● Work to be completed
Extend the EKS production deployment guide, starting right after its last line, cidr = "10.100.0.0/16" in the VPC module.

EKS Production Deployment Guide
This guide covers deploying a production-grade EKS cluster using DevOpsGenie's Terraform modules.
Cluster Configuration
Terraform Module Reference
terraform/environments/production/main.tf
module "devopsgenie_cluster" {
source = "devopsgenie/eks/aws"
version = "~> 2.4"
cluster_name = "my-platform-production"
cluster_version = "1.29"
region = "us-east-1"
vpc_id = module.vpc.vpc_id
subnet_ids = module.vpc.private_subnets
# Control plane logging
cluster_enabled_log_types = [
"api", "audit", "authenticator", "controllerManager", "scheduler"
]
# Cluster endpoint access
cluster_endpoint_private_access = true
cluster_endpoint_public_access = true
cluster_endpoint_public_access_cidrs = [
"10.0.0.0/8", # internal networks
]
# Managed node groups
eks_managed_node_groups = {
system = {
name = "system-nodes"
instance_types = ["m6i.xlarge"]
min_size = 2
max_size = 5
desired_size = 3
labels = {
role = "system"
}
taints = [{
key = "CriticalAddonsOnly"
value = "true"
effect = "NO_SCHEDULE"
}]
update_config = {
max_unavailable_percentage = 33
}
}
workloads = {
name = "workload-nodes"
instance_types = ["m6i.2xlarge", "m6i.4xlarge", "m6a.2xlarge"]
min_size = 3
max_size = 20
desired_size = 5
labels = {
role = "workloads"
}
block_device_mappings = {
xvda = {
device_name = "/dev/xvda"
ebs = {
volume_size = 100
volume_type = "gp3"
iops = 3000
throughput = 125
delete_on_termination = true
encrypted = true
}
}
}
}
}
# EKS add-ons
cluster_addons = {
coredns = {
most_recent = true
configuration_values = jsonencode({
replicaCount = 2
resources = {
limits = { cpu = "200m", memory = "200Mi" }
requests = { cpu = "100m", memory = "100Mi" }
}
})
}
kube-proxy = {
most_recent = true
}
vpc-cni = {
most_recent = true
configuration_values = jsonencode({
env = {
ENABLE_PREFIX_DELEGATION = "true"
WARM_PREFIX_TARGET = "1"
}
})
}
aws-ebs-csi-driver = {
most_recent = true
service_account_role_arn = module.ebs_csi_irsa_role.iam_role_arn
}
}
tags = {
Environment = "production"
ManagedBy = "devopsgenie"
Team = "platform"
}
}
VPC Configuration
terraform/environments/production/vpc.tf
module "vpc" {
source = "terraform-aws-modules/vpc/aws"
version = "~> 5.0"
name = "my-platform-production"
cidr = "10.100.0.0/16"

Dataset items
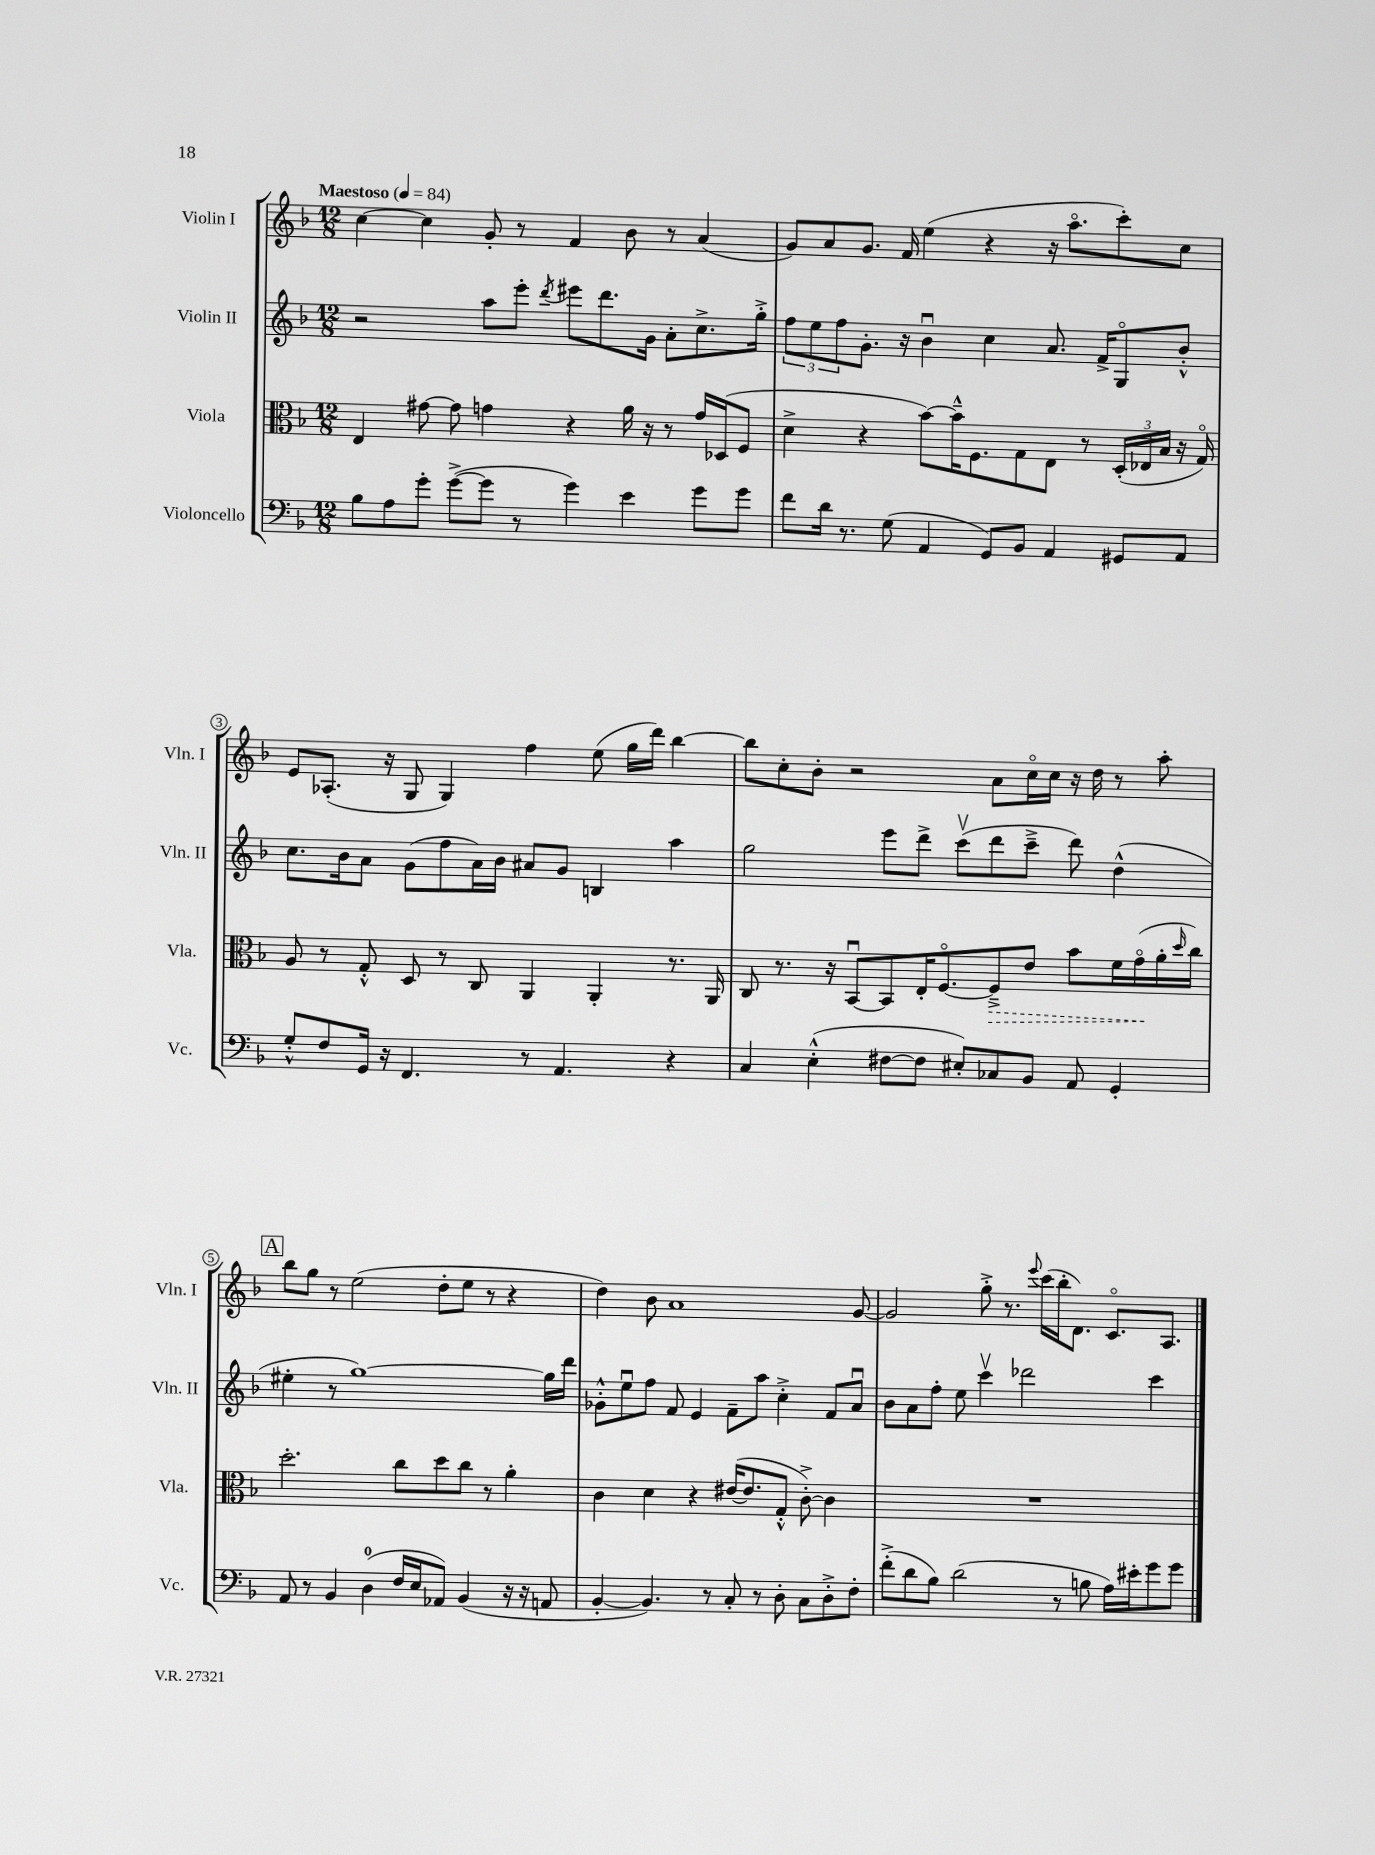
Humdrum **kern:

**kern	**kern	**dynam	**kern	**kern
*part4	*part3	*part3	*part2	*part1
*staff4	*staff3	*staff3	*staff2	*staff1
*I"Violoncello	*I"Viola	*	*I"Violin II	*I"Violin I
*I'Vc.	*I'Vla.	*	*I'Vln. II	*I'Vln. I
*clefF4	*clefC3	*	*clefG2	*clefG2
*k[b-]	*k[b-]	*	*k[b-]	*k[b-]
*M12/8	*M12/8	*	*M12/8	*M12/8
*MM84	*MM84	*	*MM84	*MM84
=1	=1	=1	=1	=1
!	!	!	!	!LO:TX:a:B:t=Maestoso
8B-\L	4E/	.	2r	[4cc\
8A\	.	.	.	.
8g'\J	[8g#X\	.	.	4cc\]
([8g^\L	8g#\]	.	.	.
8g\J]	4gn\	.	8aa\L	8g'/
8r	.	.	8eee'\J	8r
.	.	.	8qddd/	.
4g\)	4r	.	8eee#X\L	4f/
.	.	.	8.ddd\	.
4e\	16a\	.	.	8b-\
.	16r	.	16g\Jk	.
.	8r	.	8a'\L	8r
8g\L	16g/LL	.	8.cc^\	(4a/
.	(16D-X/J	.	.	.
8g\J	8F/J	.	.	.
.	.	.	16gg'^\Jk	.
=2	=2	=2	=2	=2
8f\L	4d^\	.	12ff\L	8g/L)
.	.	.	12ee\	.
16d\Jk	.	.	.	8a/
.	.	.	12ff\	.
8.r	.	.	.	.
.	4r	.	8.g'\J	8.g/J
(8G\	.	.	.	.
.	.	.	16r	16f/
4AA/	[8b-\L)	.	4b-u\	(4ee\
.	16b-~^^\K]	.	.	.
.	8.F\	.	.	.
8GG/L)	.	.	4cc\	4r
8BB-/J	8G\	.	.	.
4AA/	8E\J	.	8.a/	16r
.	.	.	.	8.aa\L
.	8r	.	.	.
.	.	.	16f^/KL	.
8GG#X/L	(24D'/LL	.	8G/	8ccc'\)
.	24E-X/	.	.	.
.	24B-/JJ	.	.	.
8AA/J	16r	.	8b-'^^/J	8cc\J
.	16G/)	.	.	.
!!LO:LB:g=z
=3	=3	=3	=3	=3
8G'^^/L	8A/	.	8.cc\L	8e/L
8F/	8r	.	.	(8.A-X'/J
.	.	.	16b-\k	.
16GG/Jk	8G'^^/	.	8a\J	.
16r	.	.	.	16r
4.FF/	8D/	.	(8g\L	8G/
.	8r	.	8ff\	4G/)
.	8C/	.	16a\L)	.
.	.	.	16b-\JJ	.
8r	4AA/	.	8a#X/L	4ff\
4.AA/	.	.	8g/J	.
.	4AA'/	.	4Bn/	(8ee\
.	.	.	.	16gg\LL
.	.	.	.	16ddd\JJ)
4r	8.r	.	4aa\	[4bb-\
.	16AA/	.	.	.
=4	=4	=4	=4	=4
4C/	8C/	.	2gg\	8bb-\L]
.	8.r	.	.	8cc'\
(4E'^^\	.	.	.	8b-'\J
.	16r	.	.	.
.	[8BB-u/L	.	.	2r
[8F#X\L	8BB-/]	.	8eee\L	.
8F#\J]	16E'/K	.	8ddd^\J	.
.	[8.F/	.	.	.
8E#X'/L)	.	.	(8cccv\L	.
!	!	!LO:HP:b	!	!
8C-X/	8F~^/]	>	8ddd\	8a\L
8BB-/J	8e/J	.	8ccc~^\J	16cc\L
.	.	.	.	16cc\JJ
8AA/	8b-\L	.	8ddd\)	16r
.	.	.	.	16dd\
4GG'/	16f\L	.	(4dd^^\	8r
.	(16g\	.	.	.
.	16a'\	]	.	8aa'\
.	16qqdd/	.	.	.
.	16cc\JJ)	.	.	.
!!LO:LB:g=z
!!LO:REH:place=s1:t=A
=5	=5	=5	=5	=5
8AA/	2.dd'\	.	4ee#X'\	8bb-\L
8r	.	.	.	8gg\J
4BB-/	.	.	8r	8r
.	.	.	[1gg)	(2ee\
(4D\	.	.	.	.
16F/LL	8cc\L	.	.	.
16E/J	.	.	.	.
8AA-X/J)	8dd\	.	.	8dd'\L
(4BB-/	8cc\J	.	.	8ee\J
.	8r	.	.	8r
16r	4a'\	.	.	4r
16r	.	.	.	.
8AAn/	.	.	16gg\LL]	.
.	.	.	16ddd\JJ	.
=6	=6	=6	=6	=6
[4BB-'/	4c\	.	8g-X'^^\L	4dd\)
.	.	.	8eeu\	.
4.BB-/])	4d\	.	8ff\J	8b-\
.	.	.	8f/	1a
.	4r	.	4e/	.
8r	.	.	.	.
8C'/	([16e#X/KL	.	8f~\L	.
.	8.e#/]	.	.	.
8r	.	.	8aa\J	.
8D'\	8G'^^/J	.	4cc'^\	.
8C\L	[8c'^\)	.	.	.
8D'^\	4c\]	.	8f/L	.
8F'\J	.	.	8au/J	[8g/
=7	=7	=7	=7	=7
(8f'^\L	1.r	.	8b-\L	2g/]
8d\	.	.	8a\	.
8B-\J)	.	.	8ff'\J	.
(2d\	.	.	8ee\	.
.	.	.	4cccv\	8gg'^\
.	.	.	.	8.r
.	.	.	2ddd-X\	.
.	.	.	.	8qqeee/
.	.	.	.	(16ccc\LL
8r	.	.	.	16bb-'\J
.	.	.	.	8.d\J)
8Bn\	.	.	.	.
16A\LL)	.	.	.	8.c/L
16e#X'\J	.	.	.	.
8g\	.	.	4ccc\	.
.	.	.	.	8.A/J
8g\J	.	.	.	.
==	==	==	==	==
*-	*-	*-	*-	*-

● Exercise result
azs = ["us-east-1a", "us-east-1b", "us-east-1c"]
private_subnets = ["10.100.0.0/20", "10.100.16.0/20", "10.100.32.0/20"]
public_subnets = ["10.100.48.0/24", "10.100.49.0/24", "10.100.50.0/24"]
enable_nat_gateway = true
single_nat_gateway = false # one NAT per AZ for HA
enable_dns_hostnames = true
enable_dns_support = true
# Tags required for EKS subnet discovery
private_subnet_tags = {
"kubernetes.io/role/internal-elb" = "1"
"kubernetes.io/cluster/my-platform-production" = "shared"
}
public_subnet_tags = {
"kubernetes.io/role/elb" = "1"
"kubernetes.io/cluster/my-platform-production" = "shared"
}
}
Karpenter Configuration
Karpenter provides highly efficient node lifecycle management and replaces Cluster Autoscaler for workload nodes.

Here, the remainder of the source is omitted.